Adams is also quick to praise her work ethic as well as her keen eye for design. “We are about eight weeks away from getting things ready at a reasonably timetable for CQC, but we only had three weeks and we did it in three weeks – that’s down to Linda. That morale she drives is going to go through into everything that the business does in excellence.”

Both her and Adams are hesitant to criticise others in the market, believing there is room for everyone but they are quietly confident that Aura Care will offer something above and beyond the other luxury offerings crowding their neighbourhood. Although, they dislike the label of luxury, preferring the term boutique.

“I want it to be like a hotel experience – if we all had money most people would want to stay in their favourite hotel until the end and have their care there,” says Lloyd. “This hasn’t really been offered before.”

Lloyd saw things in other homes that she felt could be done better given the price being paid – “why is someone paying £1,500 a week and still getting a trolley with a big silver urn and are lucky if they get a cup of tea in the morning?”

One of the differences in culture that Lloyd and her team have instilled is around rotas. “It starts at 7am and runs until 2am – most other operators don’t. Most operate from 8am to 5pm if I’m being honest”.

A particularly key difference according to the team is that Aura has put clinical value first. For a start, the managing director is Dr Bala Raju, a psychiatrist by background who owns a chain of private healthcare clinics – it is unusual to have a practicing doctor in the senior team of a care home, claims Adams and Lloyd. Raju has made sure the access to NS doctors, physiotherapists, hydrotherapy etc. is a priority and that the design first and foremost puts the residents first (the beds can be lowered to floor level and the fencing in the garden area for the dementia wing, is slightly different to elsewhere to prevent escapes, for example). “The real difference here is that there’s a clinically-led element, which is really providing a prompt response to care needs. If people can get their care quickly, many times problems don’t escalate” he explains.

Technology plays a key part in this with motion sensors in each room, all audits on patients being online and easily accessible and features such a tovertafel table being available for dementia residents. This table is one that has lights projected into it to create shapes and allows residents to play games with those shapes – it’s also a way to encourage the grandkids to visit and interact with the grandparents.

The best interactive experience and method of preventative care for them, though, is the outdoor space available. And so far residents are rarely ever spending much time in their rooms, says Raju, “because there’s a lot of space, the residents are out exploring”.

The cost of all this is between £1,350 and £1,550 per week, so punchy, but not the most expensive option around for those looking for a nice home for their parent.

So far, there are 10 residents, a mix of respite and permanent and by the end of the first month there will be 16. The team are confident that the home will be filled and with an ‘outstanding’ CQC rating within a couple of years.

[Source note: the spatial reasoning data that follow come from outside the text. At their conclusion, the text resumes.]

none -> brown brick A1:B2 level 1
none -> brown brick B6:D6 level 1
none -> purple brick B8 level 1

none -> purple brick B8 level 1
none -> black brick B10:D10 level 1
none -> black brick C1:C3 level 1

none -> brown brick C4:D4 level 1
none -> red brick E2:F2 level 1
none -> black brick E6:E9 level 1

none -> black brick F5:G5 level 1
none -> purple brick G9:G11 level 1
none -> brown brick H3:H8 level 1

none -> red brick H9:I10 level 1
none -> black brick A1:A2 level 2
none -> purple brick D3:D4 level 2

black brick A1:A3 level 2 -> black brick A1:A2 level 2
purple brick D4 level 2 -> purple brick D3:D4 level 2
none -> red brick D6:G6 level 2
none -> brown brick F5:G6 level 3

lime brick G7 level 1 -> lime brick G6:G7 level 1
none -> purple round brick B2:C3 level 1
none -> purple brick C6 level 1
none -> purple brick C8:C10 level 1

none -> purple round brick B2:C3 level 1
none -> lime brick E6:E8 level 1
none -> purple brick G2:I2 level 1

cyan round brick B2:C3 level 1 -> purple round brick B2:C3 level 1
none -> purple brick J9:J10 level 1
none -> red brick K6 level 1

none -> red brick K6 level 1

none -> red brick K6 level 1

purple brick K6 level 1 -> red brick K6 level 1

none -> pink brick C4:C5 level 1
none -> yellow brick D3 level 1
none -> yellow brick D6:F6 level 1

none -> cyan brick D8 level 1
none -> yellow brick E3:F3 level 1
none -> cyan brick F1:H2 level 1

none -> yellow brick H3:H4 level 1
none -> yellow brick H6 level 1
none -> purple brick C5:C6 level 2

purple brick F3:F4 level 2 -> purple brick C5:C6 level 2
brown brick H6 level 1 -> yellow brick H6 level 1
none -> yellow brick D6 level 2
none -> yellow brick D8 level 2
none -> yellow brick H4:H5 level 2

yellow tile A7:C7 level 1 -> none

The vision also extends far beyond just one home. Later this year, Aura will be opening a retirement village in Cirencester with a care home and 50-odd apartments, and has four further sites it plans to open care homes or villages on next year in Solihull, Henley-in-Arden, Hindhead and Topsham. Adams hints at a much longer pipeline. And, there are already plans underway to create extra care apartments on the top floor of Kings Lodge. So far. So confident then.

“There’s lots of competition in the luxury care sector but people are mainly doing it exactly the same way,” muses Adams. “I think there’s room for them all to be successful in what they do, but we’re trying to do it a different way, which will appeal to a certain type of person.”

Only time will tell if Lloyd’s tenacity and Adams’ faith will pay off in what is undoubtedly a tough and saturated market. But there’s no denying that on the surface so far, the future looks bright for Aura Care.